Louie, my eldest child, was 13 months old when I became pregnant with my second baby. At the time it seemed like a really sensible idea to have my children close together , so that they would be playmates for each other. When I discovered I was having another boy I was thrilled. I pictured myself as a mum of two rosy cheeked little boys.
They would wear matching jumpers (yes, I am that mum). They would run around together in the woods in the autumn (why is it that, in my head, catalogue perfect families always hang around in autumnal woodland?) and they would always get along brilliantly.
The reality is that little boys are a bit of a mystery to me. The problem is that I’m a girl. This means I don’t fully understand boys or men, or what drives them. I don’t get Louie’s absolute devotion to knowing exactly how many cylinders are in each and every one of his toy cars. I don’t get why Milo (my youngest son) wants to be addressed and treated as if he was a robot (ok I get that more but still).
Also what is it that boys have about sticks and stones? My home is full of the aforementioned items. Every time I put on a load of washing I hear the tap tapping of a stone, mocking me, ha ha you searched the pockets but I was in the socks. It takes me half an hour to walk down my fairly short street because every two or three steps there is an exciting new stone to explore, pick up and of course take home for further examination. My husband, after I had said ‘I do’, revealed that he had a sizeable stick collection under his bed as a child. Luckily for me he now keeps his sticks in the garden, but yes he does still come home with a ‘useful’ stick or two after a country walk.

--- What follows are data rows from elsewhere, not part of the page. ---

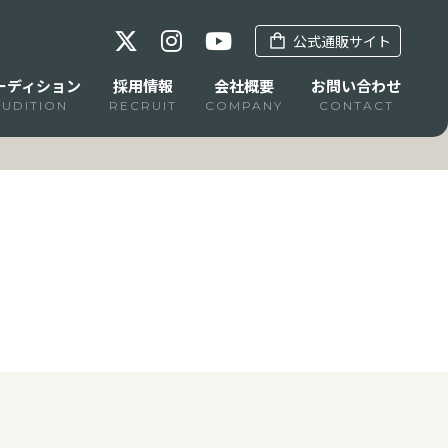
公式通販サイト
ーディション
採用情報
会社概要
お問い合わせ
AUDITION
RECRUIT
COMPANY
CONTACT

Then there is the way they interact with each other. It is like having a couple of lion cubs in the house. A large part of their playtime is spent rolling around on the floor wrestling. I ought to make them brightly coloured lycra costumes and train them up for the WWF, at least then this obsession would be profitable. Initially I tried to stop the wrestling, but as this has proved a fruitless battle I have admitted defeat. So they wrestle on the floor, the sofa, the beds, the trampoline, you get the idea.
Finally little boys need to be run, like puppies, at least twice a day. I, on the other hand, am a big fan of sitting down practising the chocolate biscuit exercise plan (arm goes up, mouth opens wide). Unfortunately, as no one in my area offers a boy walking service (here is a business idea worthy of Dragon’s Den), guess who has to take endless trips to parks, soft play centres and yes, those once longed for woodlands.
I love being a mum of boys, at times it is challenging but mostly my boys are delightful. I love their boundless energy, inquisitive nature, and the bear hugs I get from them every day. I look forward to each new stage of my boys development and I’m sure I’m going to be very proud of the men that they become.